Eastern Acoustic Works (EAW) has announced the retirement of Kenton Forsythe, EVP of strategic engineering. Forsythe, one of the original founders of EAW, has spent his career advancing loudspeaker technology and design. In 2011 he received a Parnelli Award for audio innovation as a testament to his contributions to the professional audio industry.

“I have had the profound honor of working closely with Kenton for over 21 years,” said Jeff Rocha, president of EAW. “It is remarkable that Kenton had already revolutionized the industry and established himself as an icon before my EAW career began all those years ago. The fundamental principles that drove Kenton to create EAW remain the core values that drive our company to this very day.”

Forsythe first entered the pro audio industry in 1975 with the introduction of the Forsythe Audio SR215 dual 15-inch bass horn. From there he developed two-way compact loudspeaker systems and a vented subwoofer that featured an interchangeable tube venting system that allowed the enclosure to be reconfigured for different drivers.

His SR109 loudspeaker and BH212 subwoofer were the first products introduced under the EAW name in 1978. He followed this up in the 1990s with the development of multiple loudspeaker solutions for the stadium market ­ many of which are still in play today.

“My career with EAW has been extremely rewarding.

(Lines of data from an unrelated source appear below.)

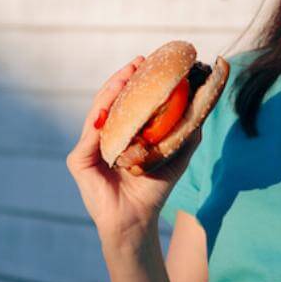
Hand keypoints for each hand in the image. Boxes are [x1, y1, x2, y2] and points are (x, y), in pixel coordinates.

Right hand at [65, 55, 203, 247]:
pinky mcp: (79, 160)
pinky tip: (111, 103)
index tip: (149, 62)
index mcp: (121, 133)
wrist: (138, 220)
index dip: (135, 81)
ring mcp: (88, 147)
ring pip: (98, 111)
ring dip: (111, 90)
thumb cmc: (154, 189)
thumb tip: (201, 104)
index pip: (125, 101)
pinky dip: (100, 116)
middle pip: (110, 100)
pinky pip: (90, 134)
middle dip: (123, 78)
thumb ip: (185, 131)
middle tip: (138, 61)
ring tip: (126, 74)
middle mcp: (102, 137)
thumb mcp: (175, 155)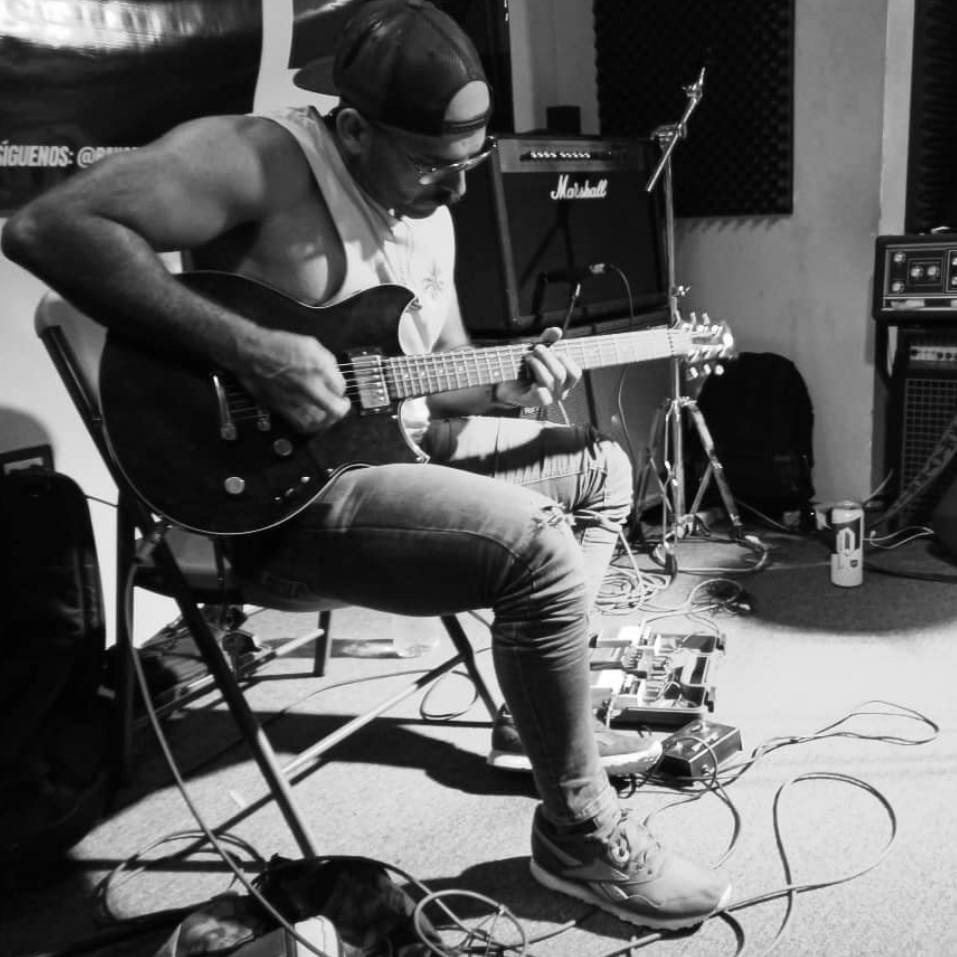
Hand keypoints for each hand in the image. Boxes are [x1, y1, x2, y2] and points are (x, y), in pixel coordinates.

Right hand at [236, 326, 350, 432]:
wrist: (250, 352)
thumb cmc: (277, 345)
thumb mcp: (310, 344)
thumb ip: (327, 362)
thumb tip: (334, 375)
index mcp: (317, 368)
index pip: (341, 387)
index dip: (341, 388)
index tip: (338, 388)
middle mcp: (308, 386)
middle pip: (335, 409)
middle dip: (342, 408)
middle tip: (342, 404)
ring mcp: (294, 399)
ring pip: (319, 421)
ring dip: (327, 419)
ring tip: (328, 414)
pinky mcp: (281, 407)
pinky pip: (301, 424)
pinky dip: (311, 425)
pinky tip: (313, 419)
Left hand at [495, 327, 581, 407]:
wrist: (506, 383)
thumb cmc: (526, 367)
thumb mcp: (537, 351)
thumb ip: (548, 340)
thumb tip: (557, 331)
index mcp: (565, 382)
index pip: (575, 373)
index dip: (565, 359)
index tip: (554, 350)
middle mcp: (560, 392)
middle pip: (560, 374)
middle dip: (547, 357)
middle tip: (536, 348)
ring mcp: (548, 399)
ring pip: (549, 381)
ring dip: (537, 364)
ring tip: (527, 357)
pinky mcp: (534, 402)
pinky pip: (541, 395)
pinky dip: (535, 383)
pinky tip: (527, 375)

I’ve made so many friends along the way," said Forsythe. "I’ve also been provided with opportunities to develop new and better techniques for professional loudspeakers which, given my excitement for sound, was very rewarding. I am proudly passing the torch to Jeff Rocha. I am very confident that EAW is in good hands and that the projects in the works will be well received by the industry. For now, the time has come to slow down my involvement and take the time to enjoy life and family.”

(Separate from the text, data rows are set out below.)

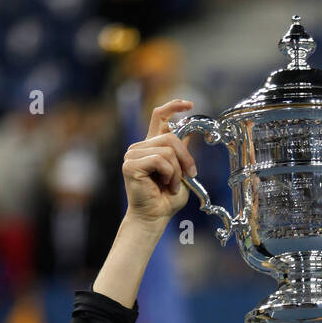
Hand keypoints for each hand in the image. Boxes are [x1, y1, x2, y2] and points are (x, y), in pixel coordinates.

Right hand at [122, 98, 197, 226]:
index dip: (174, 106)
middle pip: (170, 136)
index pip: (159, 116)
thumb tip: (189, 133)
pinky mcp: (130, 164)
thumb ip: (183, 154)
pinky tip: (166, 185)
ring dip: (177, 170)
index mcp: (151, 146)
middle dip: (185, 156)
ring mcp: (133, 154)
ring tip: (173, 185)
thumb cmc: (167, 199)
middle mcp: (140, 147)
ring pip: (167, 149)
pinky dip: (169, 173)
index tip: (190, 104)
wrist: (155, 218)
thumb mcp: (182, 173)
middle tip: (191, 174)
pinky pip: (159, 160)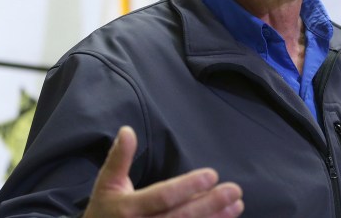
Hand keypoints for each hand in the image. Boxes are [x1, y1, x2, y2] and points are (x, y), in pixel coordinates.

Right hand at [83, 126, 243, 217]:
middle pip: (180, 217)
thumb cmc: (104, 211)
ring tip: (237, 205)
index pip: (163, 197)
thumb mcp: (106, 184)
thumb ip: (119, 158)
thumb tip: (128, 130)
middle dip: (210, 204)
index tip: (212, 175)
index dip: (187, 187)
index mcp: (127, 209)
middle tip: (234, 190)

David W. Robb, Acoustic Distinctions, reflected on his history with Forsythe, which dates back to the Forsythe Audio days: “When the company became Eastern Acoustic Works, I would continue to return to Kenton; not only because he kept coming up with great products, but because he was willing, even anxious, to listen to me,” said Robb. “I’d come back to him with one of his own products and say something like, ‘you know, this is great, but it would be even better if it could also do this, or if it was just 2 inches shorter’. At that time, other companies were more interested in selling their existing products and just considered me to be a pain in the butt, but Kenton was different. He was, and is, an excellent collaborator. He enjoys fleshing out ideas that come from others, and never lets ego get in the way. He’s got a natural talent for the scientific aspects of audio, along with a never-ending desire to create better sounding equipment.”

Idibri managing director Craig Janssen recalls similar experiences: “I’ve known Kenton since the early 90’s when I worked with him on Anaheim Stadium to develop a loudspeaker solution that ­ in retrospect ­ only a young engineer would risk designing and only a wildly creative manufacturing engineer would build. Apart from Kenton's obvious technical skills, the thing I value most about him is his absolute integrity. It’s a rare gift to command the level of respect in the industry that Kenton has ­ and to do it with such little fanfare.”

“One element of Kenton’s brilliance is his ability to focus on the application for a product,” said Jack Wrightson, partner at Wrightson, Johnson, Haddon & Williams. “Everyone wants to design a great loudspeaker. Kenton wants to design a great solution. That’s made all the difference in our projects where EAW was able to provide terrific solutions to a problem, not just a great sounding loudspeaker.”